On Friday, we asked Fleischmann to weigh in.

In true Chuck fashion, it took a while to get an answer.

"I'm going to take a middle ground. I'm going to take a position that says, again, the American people ought to know who was there, what went wrong with the Capitol Police right on down, and we've taken some steps to address that. But I do think we need to take a look at theories."

There's a belief on the right, "that certain left-of-center sins" go unpunished, Fleischmann said, and certain right-wing sins don't. "Until we get to a point where there's a belief of fundamental fairness, about the entire process, we're going to have problems."

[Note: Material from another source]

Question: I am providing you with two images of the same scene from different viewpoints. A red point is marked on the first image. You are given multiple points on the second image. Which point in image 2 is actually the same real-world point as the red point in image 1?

Pressed further, he said, "I would say no to a commission at this time. ... I think we need to let law enforcement do their work. ... I think that we need to deal with these issues as a Congress. This is our House. This is our Senate. This is our Capitol. I think we need to look into ways to deal with that, I don't think we need an outside entity."

Actually, it's all Americans' House and Senate and Capitol. And we deserve an unvarnished outside look at what happened — not a partisan drive-by.

Marjorie Taylor Greene's school screed

No one has accused Georgia Rep. Marjorie Taylor Greene of being a genius. And no one has accused the QAnon-supporting Greene, who was stripped of her House committee assignments for spouting dangerous Q-conspiracy theories, of being even remotely thoughtful.

But when she began spewing on Twitter a new false and harmful tinfoil-hat theory — one that apparently is strictly her own — about the education portion of President Joe Biden's American Families Plan, she was quickly schooled by the very Twitter followers she was addressing.

What triggered the Rome, Georgia, Republican's indignation was Biden's proposal to provide pre-Kindergarten access for all 3-4-year-olds, as well as his plan to provide every American high school graduate with two years of tuition-free community college — something 17 states, including Tennessee, do already.

About 40 minutes after the president began his Joint Address to Congress on Wednesday, Greene tweeted: "Federally funded school from age 3 to 20 doesn't sound like education, it sounds like indoctrination. At your expense. By force in the form of taxes."

Huh?

Twitter literally lit up. (Kudos to the Huffington Post for making a series of Twitter screen grabs for posterity.)

One user responded: "You really should know that public schools are already funded by tax dollars ... and adding 4 years to public education is brilliant!"

Another wrote: "So are you saying that you think there shouldn't be public schools?"

And there was this: "Hell of a position for someone who was previously on the House Education Committee." (Reminder: This is one of the committee assignments.)

And: Public schooling in America, whoever heard of such a thing ... crazy"

Best one: "I'm not even sure there is a term for this level of dumb."

In fairness to Greene, Huffpost noted: "She did seem to generally understand the concept of free public schools in a tweet earlier in the day backing parents revolting against student mask mandates. 'Taxes pay for the schools,' she wrote."

Gun hawks can't get enough

This just in from Tennessee Firearms Association, a gun lobby group that makes NRA look tame:

It isn't enough that Tennessee now has a permitless handgun carry law. This group of Volunteer State extremists want more, so last week the group sued the state of Tennessee claiming that the new permitless carry law violates the U.S. Constitution.

The group claims that the new law's age parameter — 21 and up unless the person has military training — "denied some 18-20 year old citizens from being able to exercise the right" to keep and bear arms.

Gosh, folks. Why not throw in 7th-graders, too? While we're at it, all kids old enough to walk?

The Giffords Law Center to Prevent Gun Violence research (using government data) suggests "young people disproportionately commit gun homicides: 18-20-year olds comprise just 4% of the U.S. population, but account for 17% of known homicide offenders. In another study, Giffords found that of offenders incarcerated for crimes committed with firearms, 17% would have been prohibited from buying a gun if their state had a law that raised the minimum age to possess a handgun to 21 years.